Mit einem unendlich treuherzigen und offenen Kindeslächeln und doch nicht ohne eine gewisse anmutige List sagte das Kind: »Dies schickt dir Dorothea!« gab ihm das Körbchen in die Hände, indem es noch fragte: »Hältst du's auch?« und verschwand.

Theophilus hielt das Körbchen, das nicht verschwunden war, wirklich in Händen; die drei Äpfel fand er leicht angebissen von zwei zierlichen Zähnen, wie es unter den Liebenden des Altertums gebräuchlich war. Er aß dieselben langsam auf, den entflammten Sternenhimmel über sich. Eine gewaltige Sehnsucht durchströmte ihn mit süßem Feuer und, das Körbchen an die Brust drückend, es mit dem Mantel verhüllend, eilte er vom Hausdache herunter, durch die Straßen und in den Palast des Statthalters, der beim Mahle saß und einen wilden Ärger, der ihn erfüllte, mit unvermischtem Kolcher Wein zu betäuben suchte.

Mit glänzenden Augen trat Theophilus vor ihn, ohne sein Körbchen zu enthüllen, und rief vor dem ganzen Hause: »Ich bekenne mich zu Dorotheas Glauben, die ihr soeben getötet habt, es ist der allein wahre!«

»So fahre der Hexe nach!« antwortete der Statthalter, der mit jähem Zorne und von einem glühenden Neide gepeinigt aufsprang und den Geheimschreiber noch in derselben Stunde enthaupten ließ.
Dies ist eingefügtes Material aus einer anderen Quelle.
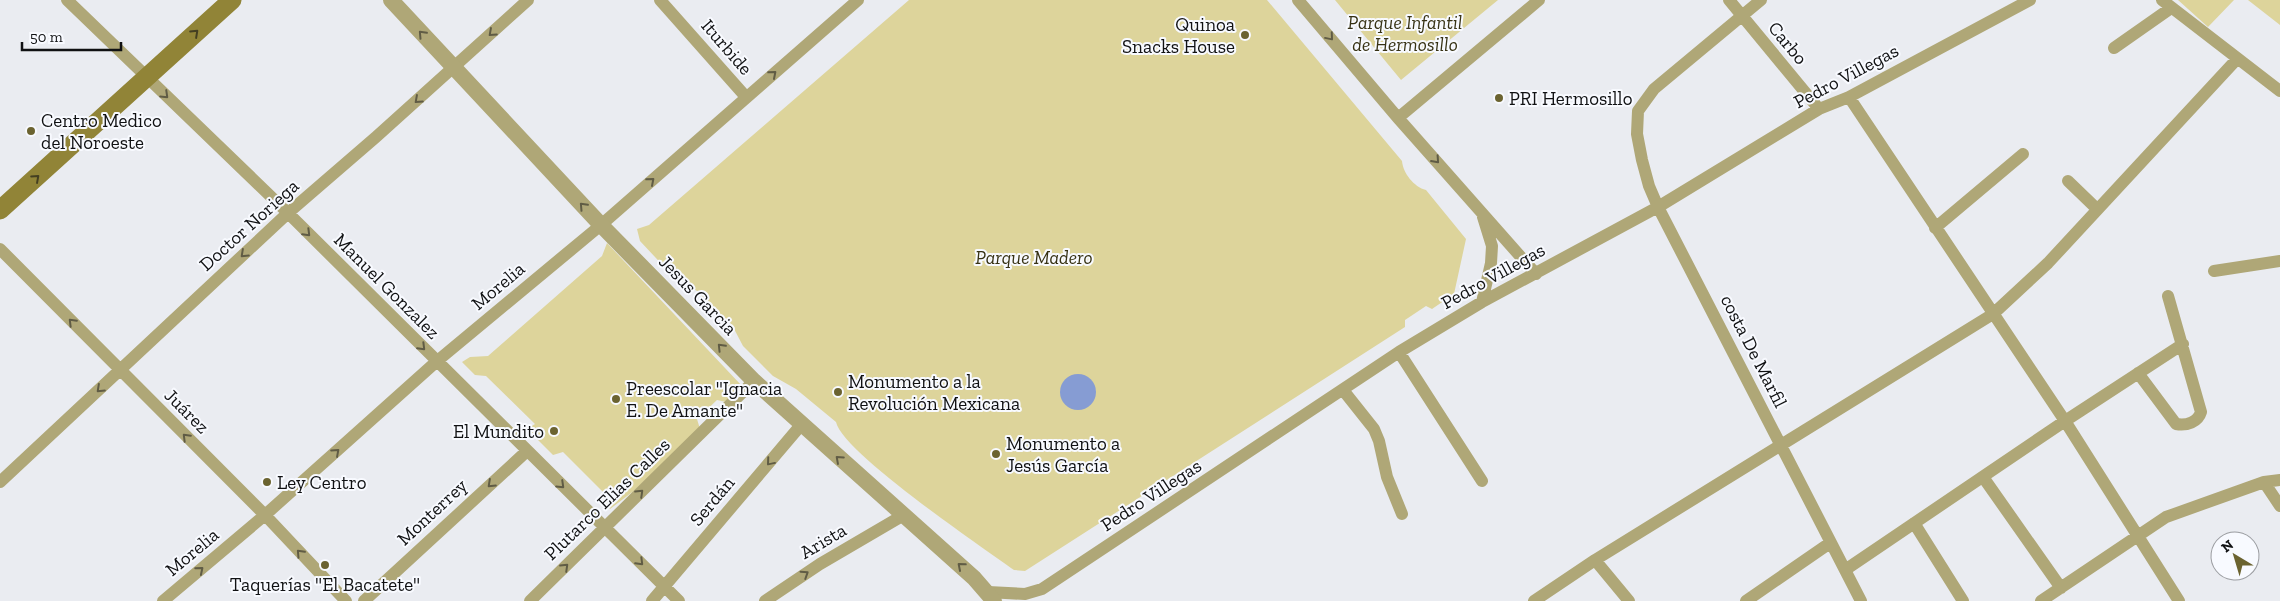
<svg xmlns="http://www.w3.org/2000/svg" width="2280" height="601" font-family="'Zilla Slab',serif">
	<rect width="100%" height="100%" fill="#eaecf1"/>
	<path fill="#ddd49b" d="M909,0H1267L1402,161C1403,173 1414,187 1426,190L1466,239L1454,294L1432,309L1426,306L1405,320V327L1025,571L1014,570C982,547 843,453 836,422L796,389L773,376L743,346L732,325L697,291L670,273L640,241L637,229L649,225Z
		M1335,0H1498L1401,80Z
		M2178,0H2234L2208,27Z
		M2248,0H2280V25Z
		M607,243L742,386L726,402L717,400L697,419L700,429L635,490L610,509L602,501L604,493L563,452L553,455L527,429L535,424L486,376L475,375L462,362L470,357L488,356L602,256Z"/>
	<path fill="#869cd3" d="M1060 392a18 18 0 1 1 36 0a18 18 0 1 1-36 0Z"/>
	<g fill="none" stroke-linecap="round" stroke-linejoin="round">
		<path stroke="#afa777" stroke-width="12" d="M67,0L288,213L679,601
			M660,0L746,97
			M1298,0L1398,118L1536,274
			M1729,0L1819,109
			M1761,0L1654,89L1638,111L1637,134L1642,160L1649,186L1658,207L1861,601
			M2162,0L2280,91
			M2114,48L2171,8
			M1849,97L2065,421L2179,601
			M1398,118L1539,0
			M2068,181L2097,209
			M1935,228L2023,154
			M0,249L265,515L346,601
			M2214,271L2280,261
			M1482,302L1491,263L1492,246L1483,217
			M1399,352L1482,481
			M2138,373L2176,424C2187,426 2198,422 2201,412L2168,296
			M1343,390L1374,429L1379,441L1387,477L1402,514
			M1983,477L2061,588
			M0,482L288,213L376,137L528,0
			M2264,482L2280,506
			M1914,523L1963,601
			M1595,560L1629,601
			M1845,570L2065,421L2183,344
			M988,592L1025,594L1042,589L1399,352L1482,302L1658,207L1819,109L1849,97L2030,0
			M163,601L265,515L436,362L601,225L858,0
			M364,601L527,451
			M530,601L754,381
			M652,601L801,425
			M765,601L820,564L902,516
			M1534,601L1595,560L1993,314L2048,263L2237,59
			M1746,601L1830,543
			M2041,601L2166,517L2264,482L2280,480"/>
		<path stroke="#afa777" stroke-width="16" d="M391,0L601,225L754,381L974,578L994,601"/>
		<path stroke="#918437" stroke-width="19" d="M0,210L232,0"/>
	</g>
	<defs><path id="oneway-chevron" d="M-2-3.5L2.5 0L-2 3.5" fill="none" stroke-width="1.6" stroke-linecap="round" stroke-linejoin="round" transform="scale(1.25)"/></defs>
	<g stroke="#443f21">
		<use href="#oneway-chevron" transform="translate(195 33) rotate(-43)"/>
		<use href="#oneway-chevron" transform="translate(36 178) rotate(-42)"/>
	</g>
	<g stroke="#605c45">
		<use href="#oneway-chevron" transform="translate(492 33) rotate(138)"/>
		<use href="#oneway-chevron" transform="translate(422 34) rotate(-133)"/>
		<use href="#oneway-chevron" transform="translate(1330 37) rotate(50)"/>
		<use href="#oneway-chevron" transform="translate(773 74) rotate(-41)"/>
		<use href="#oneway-chevron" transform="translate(165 95) rotate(44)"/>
		<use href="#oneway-chevron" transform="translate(418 100) rotate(138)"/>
		<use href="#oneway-chevron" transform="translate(1436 160) rotate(48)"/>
		<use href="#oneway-chevron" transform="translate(651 181) rotate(-41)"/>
		<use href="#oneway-chevron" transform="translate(583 206) rotate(-133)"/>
		<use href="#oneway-chevron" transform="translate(307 233) rotate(45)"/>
		<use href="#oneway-chevron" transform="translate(244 254) rotate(137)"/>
		<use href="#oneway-chevron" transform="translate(72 322) rotate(-135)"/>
		<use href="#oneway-chevron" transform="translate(422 347) rotate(45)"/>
		<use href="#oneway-chevron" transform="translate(721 347) rotate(-134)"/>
		<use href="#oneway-chevron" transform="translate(100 389) rotate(137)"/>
		<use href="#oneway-chevron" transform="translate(186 437) rotate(-135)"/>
		<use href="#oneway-chevron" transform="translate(336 452) rotate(-42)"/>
		<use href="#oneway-chevron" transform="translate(839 459) rotate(-138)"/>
		<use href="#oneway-chevron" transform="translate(770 462) rotate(130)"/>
		<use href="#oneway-chevron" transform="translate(491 484) rotate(137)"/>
		<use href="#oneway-chevron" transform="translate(561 485) rotate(44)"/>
		<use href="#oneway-chevron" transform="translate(640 493) rotate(-44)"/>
		<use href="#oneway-chevron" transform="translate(300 553) rotate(-133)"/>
		<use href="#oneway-chevron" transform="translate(640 562) rotate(45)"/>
		<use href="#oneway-chevron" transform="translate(961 566) rotate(-139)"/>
		<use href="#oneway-chevron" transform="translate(565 567) rotate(-44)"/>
		<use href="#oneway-chevron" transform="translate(200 570) rotate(-40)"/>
		<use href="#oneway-chevron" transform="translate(805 574) rotate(-33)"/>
	</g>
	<g fill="#6b6330" stroke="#f8faff" stroke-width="2">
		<circle cx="1245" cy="35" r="5"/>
		<circle cx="1499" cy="98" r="5"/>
		<circle cx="31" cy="131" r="5"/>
		<circle cx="838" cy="392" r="5"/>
		<circle cx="616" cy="399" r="5"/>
		<circle cx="554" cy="431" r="5"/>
		<circle cx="996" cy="454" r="5"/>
		<circle cx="267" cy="482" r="5"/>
		<circle cx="325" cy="565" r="5"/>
	</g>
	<g text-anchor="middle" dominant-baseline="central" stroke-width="4" stroke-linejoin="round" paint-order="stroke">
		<g font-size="19" font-style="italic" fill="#373214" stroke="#f8faff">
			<text x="1405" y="22">Parque Infantil<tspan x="1405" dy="22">de Hermosillo</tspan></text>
			<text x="1034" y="257">Parque Madero</text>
		</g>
		<g font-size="19" fill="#101113" stroke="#f8faff" text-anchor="start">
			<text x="1235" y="24" text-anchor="end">Quinoa<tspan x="1235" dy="22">Snacks House</tspan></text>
			<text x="1509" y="98">PRI Hermosillo</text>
			<text x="41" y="120">Centro Medico<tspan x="41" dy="22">del Noroeste</tspan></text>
			<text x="848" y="381">Monumento a la<tspan x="848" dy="22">Revolución Mexicana</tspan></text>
			<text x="626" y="388">Preescolar "Ignacia<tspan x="626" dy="22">E. De Amante"</tspan></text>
			<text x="544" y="431" text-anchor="end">El Mundito</text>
			<text x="1006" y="443">Monumento a<tspan x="1006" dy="22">Jesús García</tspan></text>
			<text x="277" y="482">Ley Centro</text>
			<text x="325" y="584" text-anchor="middle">Taquerías "El Bacatete"</text>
		</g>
		<g font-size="19" fill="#101113" stroke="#f8faff">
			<text transform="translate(1788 43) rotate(50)">Carbo</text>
			<text transform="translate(727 47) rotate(49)">Iturbide</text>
			<text transform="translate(1846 76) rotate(-28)">Pedro Villegas</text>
			<text transform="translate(249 225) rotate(-42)">Doctor Noriega</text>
			<text transform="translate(1493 276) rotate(-29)">Pedro Villegas</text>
			<text transform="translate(387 286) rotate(45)">Manuel Gonzalez</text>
			<text transform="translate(498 286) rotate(-40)">Morelia</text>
			<text transform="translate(698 295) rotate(46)">Jesus Garcia</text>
			<text transform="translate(1754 351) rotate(63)">costa De Marfil</text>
			<text transform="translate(187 411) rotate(45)">Juárez</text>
			<text transform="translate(1151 495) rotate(-33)">Pedro Villegas</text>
			<text transform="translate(607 499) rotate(-44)">Plutarco Elias Calles</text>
			<text transform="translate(712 501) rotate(-50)">Serdán</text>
			<text transform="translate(432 512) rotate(-43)">Monterrey</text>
			<text transform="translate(823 541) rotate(-31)">Arista</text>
			<text transform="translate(192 552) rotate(-40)">Morelia</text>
		</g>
	</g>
	<g transform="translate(2235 556) rotate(322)"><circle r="24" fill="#f8faff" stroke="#9b9da1"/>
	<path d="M0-4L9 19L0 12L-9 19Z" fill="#6b6330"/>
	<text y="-8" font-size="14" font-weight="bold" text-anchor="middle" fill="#101113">N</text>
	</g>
	<path d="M22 42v8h99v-8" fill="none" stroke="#101113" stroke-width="2.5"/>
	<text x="30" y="42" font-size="15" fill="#101113" stroke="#f8faff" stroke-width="4" paint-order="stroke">50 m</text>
</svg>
So war Theophilus noch am gleichen Tage für immer mit Dorotheen vereinigt. Mit dem ruhigen Blicke der Seligen empfing sie ihn; wie zwei Tauben, die, vom Sturme getrennt, sich wiedergefunden und erst in weitem Kreise die Heimat umziehen, so schwebten die Vereinigten Hand in Hand, eilig, eilig und ohne Rasten an den äußersten Ringen des Himmels dahin, befreit von jeder Schwere und doch sie selber. Dann trennten sie sich spielend und verloren sich in weiter Unendlichkeit, während jedes wußte, wo das andere weile und was es denke, und zugleich mit ihm alle Kreatur und alles Dasein mit süßer Liebe umfaßte. Dann suchten sie sich wieder mit wachsendem Verlangen, das keinen Schmerz und keine Ungeduld kannte; sie fanden sich und wallten wieder vereinigt dahin oder ruhten im Anschauen ihrer selbst und schauten die Nähe und Ferne der unendlichen Welt. Aber einst gerieten sie in holdestem Vergessen zu nahe an das kristallene Haus der Heiligen Dreifaltigkeit und gingen hinein; dort verging ihnen das Bewußtsein, indem sie, gleich Zwillingen unter dem Herzen ihrer Mutter, entschliefen und wahrscheinlich noch schlafen, wenn sie inzwischen nicht wieder haben hinauskommen können.